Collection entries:
==============================
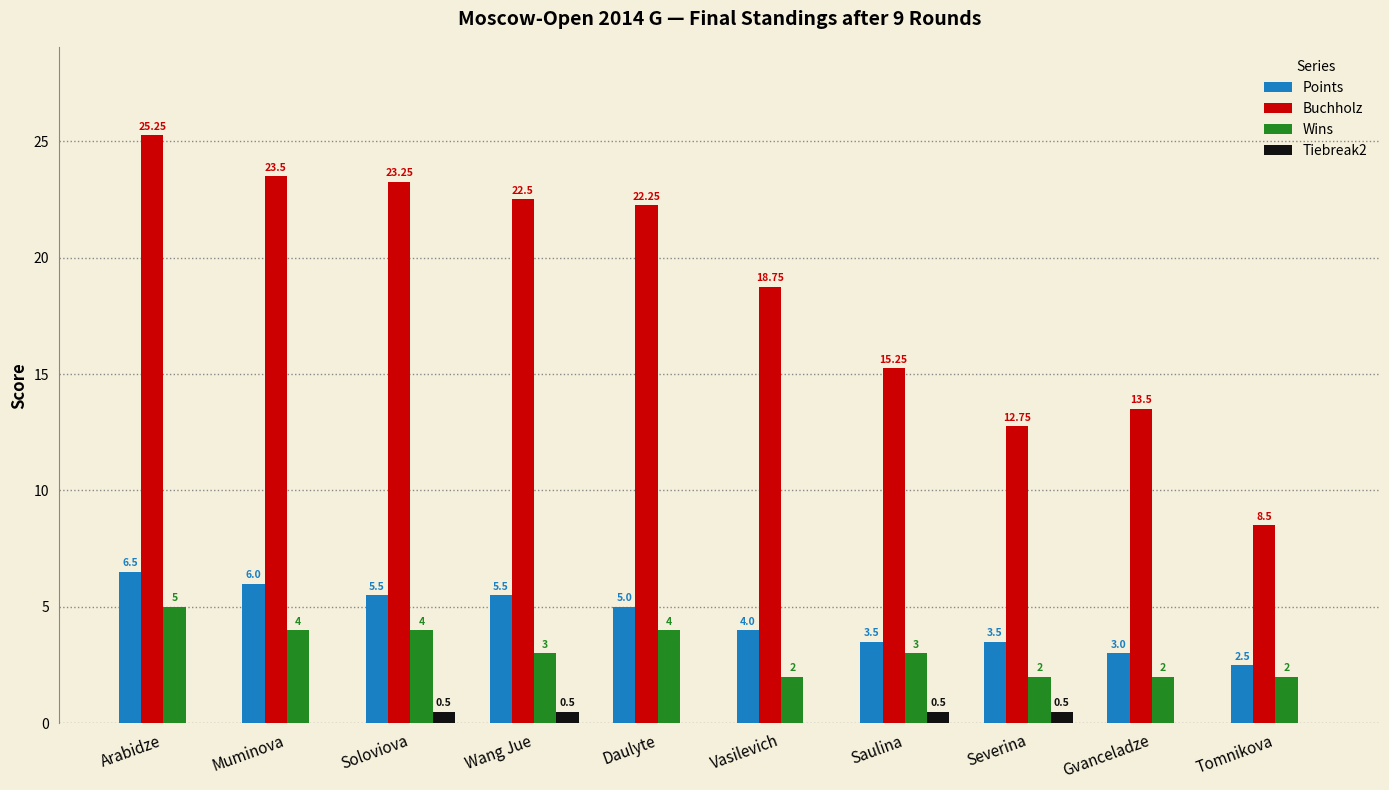

Is it true that Buchholz equals 4.3 at Vasilevich?

False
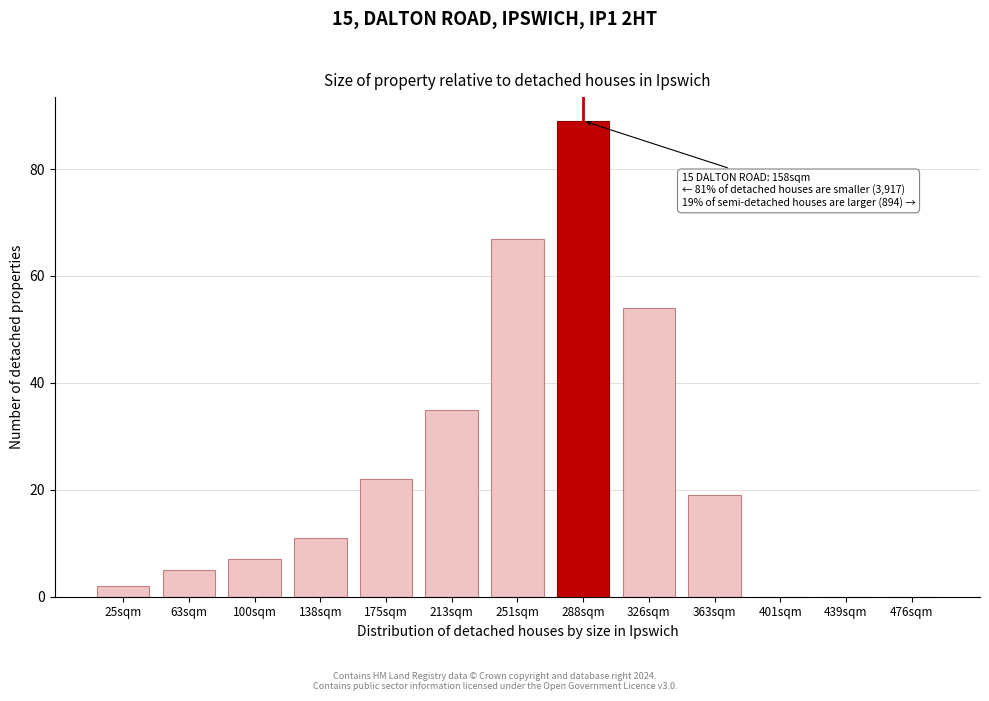

Reading left to right, transcribe all the data shown in this chart.

25sqm=2	63sqm=5	100sqm=7	138sqm=11	175sqm=22	213sqm=35	251sqm=67	288sqm=89	326sqm=54	363sqm=19	401sqm=0	439sqm=0	476sqm=0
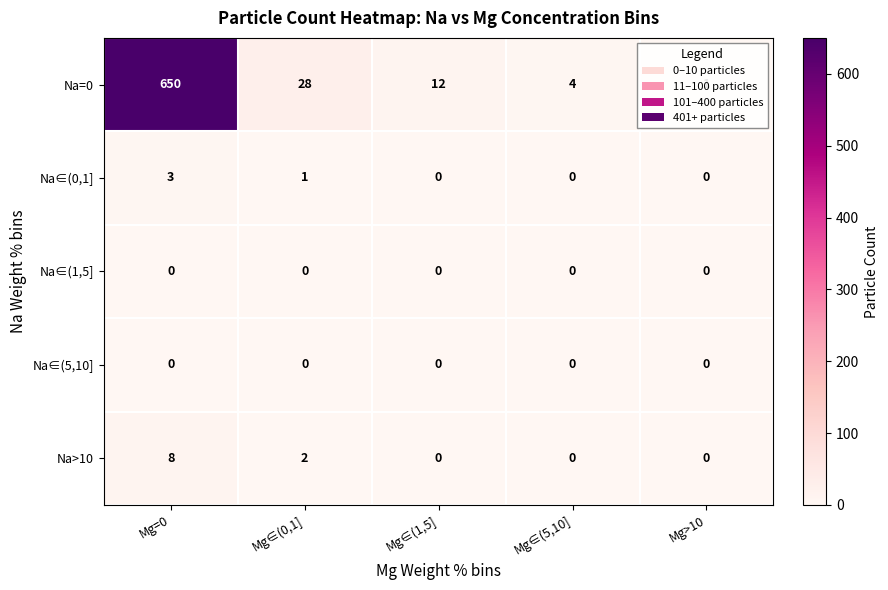

List the labels in order of Na=0 value, largest first.

Mg=0, Mg∈(0,1], Mg∈(1,5], Mg∈(5,10], Mg>10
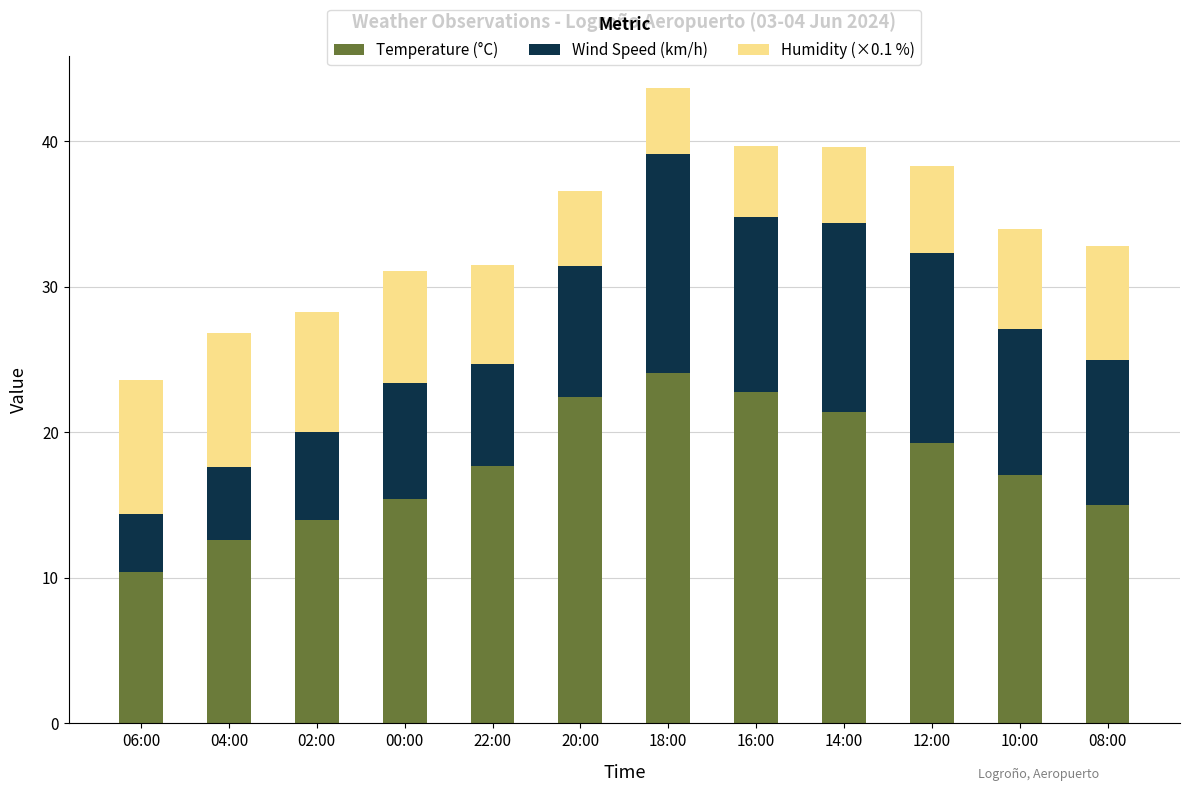

At which label does Temperature (°C) first exceed 17?

22:00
==============================
The task: Please edit the listing so that "chart" becomes "graph", keeping everything else unchanged. Leave the pictures out of your answer.

Answer box:
Is it true that Buchholz equals 4.3 at Vasilevich?

False

Reading left to right, transcribe all the data shown in this graph.

25sqm=2	63sqm=5	100sqm=7	138sqm=11	175sqm=22	213sqm=35	251sqm=67	288sqm=89	326sqm=54	363sqm=19	401sqm=0	439sqm=0	476sqm=0

List the labels in order of Na=0 value, largest first.

Mg=0, Mg∈(0,1], Mg∈(1,5], Mg∈(5,10], Mg>10

At which label does Temperature (°C) first exceed 17?

22:00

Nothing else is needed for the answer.